Tek bir akşam tüm hayatımı değiştirdi. Kişisel farkındalık sayesinde tüm dünya görüşümü revize ettim ve böylece hayatımın gidişatını değiştirdim..!!

Sonuç olarak her gün bu konularla uğraştım ve tüm inançlarımı ve inançlarımı değiştirdim. Tabii bir akşam bunu en iyi 2 arkadaşıma anlattım. Buna nasıl tepki vereceklerini tam olarak bilmiyordum ama bu yüzden bana asla gülmeyeceklerini veya bu yüzden arkadaşlığımızın bozulabileceğini biliyordum.
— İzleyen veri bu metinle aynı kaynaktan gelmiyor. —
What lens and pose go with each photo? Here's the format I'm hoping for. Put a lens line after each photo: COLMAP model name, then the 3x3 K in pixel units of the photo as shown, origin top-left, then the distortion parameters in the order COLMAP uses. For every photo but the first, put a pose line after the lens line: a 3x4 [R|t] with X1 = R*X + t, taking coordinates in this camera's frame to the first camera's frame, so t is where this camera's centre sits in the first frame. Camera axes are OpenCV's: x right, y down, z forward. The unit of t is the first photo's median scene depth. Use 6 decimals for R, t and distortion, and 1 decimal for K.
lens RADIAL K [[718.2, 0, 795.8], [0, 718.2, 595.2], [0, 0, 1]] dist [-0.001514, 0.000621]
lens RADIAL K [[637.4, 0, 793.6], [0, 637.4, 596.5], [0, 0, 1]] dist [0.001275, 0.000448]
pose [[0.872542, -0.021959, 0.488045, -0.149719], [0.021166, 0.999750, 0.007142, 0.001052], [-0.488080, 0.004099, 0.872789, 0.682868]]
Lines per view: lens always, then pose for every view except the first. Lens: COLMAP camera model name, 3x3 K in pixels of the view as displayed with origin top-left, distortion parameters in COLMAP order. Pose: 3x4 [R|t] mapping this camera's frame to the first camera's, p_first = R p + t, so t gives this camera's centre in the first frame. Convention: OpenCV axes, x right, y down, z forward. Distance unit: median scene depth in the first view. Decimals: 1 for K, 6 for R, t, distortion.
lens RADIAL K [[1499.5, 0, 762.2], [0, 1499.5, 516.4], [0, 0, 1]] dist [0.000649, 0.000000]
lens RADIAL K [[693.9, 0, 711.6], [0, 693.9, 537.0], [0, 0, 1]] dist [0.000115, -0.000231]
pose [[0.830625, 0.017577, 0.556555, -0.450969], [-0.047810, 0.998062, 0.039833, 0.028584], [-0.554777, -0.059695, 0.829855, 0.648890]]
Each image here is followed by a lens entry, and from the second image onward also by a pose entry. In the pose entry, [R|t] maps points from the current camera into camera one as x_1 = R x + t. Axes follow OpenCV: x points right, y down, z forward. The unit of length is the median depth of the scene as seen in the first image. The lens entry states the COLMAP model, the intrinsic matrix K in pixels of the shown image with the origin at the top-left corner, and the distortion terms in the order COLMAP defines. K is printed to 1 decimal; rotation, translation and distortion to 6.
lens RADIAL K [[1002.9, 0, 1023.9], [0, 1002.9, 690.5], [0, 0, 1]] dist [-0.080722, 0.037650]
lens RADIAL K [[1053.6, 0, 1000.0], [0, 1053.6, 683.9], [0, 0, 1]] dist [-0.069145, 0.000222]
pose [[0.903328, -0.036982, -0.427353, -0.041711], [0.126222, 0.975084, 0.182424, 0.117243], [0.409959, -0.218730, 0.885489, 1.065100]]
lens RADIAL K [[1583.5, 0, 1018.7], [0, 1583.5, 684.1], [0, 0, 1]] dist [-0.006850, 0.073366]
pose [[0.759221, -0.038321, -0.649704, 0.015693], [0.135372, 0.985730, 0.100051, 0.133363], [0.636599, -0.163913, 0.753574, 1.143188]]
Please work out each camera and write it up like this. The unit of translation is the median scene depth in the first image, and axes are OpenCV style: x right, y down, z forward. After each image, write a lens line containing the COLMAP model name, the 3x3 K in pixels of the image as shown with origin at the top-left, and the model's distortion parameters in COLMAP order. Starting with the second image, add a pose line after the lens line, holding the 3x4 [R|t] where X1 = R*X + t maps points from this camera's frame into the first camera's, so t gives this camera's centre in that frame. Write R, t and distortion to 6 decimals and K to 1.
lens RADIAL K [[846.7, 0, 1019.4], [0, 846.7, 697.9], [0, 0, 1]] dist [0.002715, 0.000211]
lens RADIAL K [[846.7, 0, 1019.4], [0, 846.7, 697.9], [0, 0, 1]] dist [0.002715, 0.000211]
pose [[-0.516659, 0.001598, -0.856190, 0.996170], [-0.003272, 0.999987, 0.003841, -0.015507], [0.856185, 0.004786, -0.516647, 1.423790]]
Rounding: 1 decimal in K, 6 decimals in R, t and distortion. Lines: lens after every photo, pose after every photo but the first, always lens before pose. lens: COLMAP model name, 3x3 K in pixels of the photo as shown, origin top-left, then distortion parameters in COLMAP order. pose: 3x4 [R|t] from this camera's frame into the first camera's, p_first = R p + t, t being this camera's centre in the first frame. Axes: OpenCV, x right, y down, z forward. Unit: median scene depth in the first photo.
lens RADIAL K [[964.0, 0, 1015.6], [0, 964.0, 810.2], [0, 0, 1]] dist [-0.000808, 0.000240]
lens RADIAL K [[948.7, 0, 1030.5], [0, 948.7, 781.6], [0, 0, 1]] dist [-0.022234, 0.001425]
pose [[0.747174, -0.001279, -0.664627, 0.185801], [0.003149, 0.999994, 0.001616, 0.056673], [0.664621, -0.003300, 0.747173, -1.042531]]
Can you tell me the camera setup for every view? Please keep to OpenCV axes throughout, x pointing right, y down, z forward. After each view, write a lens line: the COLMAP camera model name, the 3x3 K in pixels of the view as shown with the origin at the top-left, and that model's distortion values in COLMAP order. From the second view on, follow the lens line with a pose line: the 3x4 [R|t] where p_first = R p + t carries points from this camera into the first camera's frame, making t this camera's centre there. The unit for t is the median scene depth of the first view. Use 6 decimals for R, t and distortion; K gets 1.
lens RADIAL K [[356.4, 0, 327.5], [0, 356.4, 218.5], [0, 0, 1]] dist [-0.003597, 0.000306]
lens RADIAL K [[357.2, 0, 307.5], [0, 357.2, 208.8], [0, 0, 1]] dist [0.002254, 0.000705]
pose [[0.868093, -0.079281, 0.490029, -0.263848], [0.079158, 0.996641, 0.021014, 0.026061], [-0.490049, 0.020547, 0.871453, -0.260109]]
bazı şeyleri genellememek lazım

bazı şeyleri genellememek lazım

İlk başta elbette ikisi için de çok tuhaftı ama bana gülmediler ve hatta bir yerlerde her şeye biraz da olsa inandılar. Bu arada o günün üzerinden 3 yıl geçti ve dostluğumuz hiçbir şekilde bozulmadı, hatta büyüdü. Elbette hepimiz çok farklı 3 insanız, bazıları tamamen farklı hayat görüşlerine sahip, başka şeyler hakkında felsefe yapıyor, başka şeyler peşinde koşuyor ve başka ilgi alanlarının peşinde koşuyor, ama yine de biz çok iyi arkadaşız, birbirini kardeş gibi seven 3 kişiyiz. Hatta bazıları maneviyat eğilimi geliştirmiş ve dezenformasyona dayalı dünyamızın güçlü ailelerin ürünü olduğunu tam olarak biliyor (ki bu bir şart değildi, öyle oldu). Temelde hepimiz hala birbirinden tamamen farklı 3 hayat sürüyoruz ve yine de bir hafta sonu tekrar buluştuğumuzda birbirimizi körü körüne anlıyoruz ve birbirimizle olan derin bağımızı hissediyoruz, en iyi dostluğumuzu sürdürüyoruz ve aramızda ne olacağını asla bilemiyoruz. Bu nedenle, "ruhsal uyanış süreci nedeniyle kişinin tüm eski dostlarını kaybedeceği" ifadesine ancak kısmen katılabiliyorum. Hiçbir şekilde genellenemeyecek bir ifadedir. Mutlaka böyle olan insanlar vardır, frekans/görüş ve inanç bakımından birbirlerinden tamamen uzaklaşan ve artık birbirleriyle hiçbir ilişki kurmak istemeyen insanlar vardır, ama aynı zamanda birbiriyle alakası olmayan insanlar veya arkadaşlıklar da vardır. bundan bir şekilde etkilenir ve bunun sonucunda da var olmaya devam eder. Bu anlamda sağlıklı, mutlu kalın ve uyum içinde bir hayat yaşayın.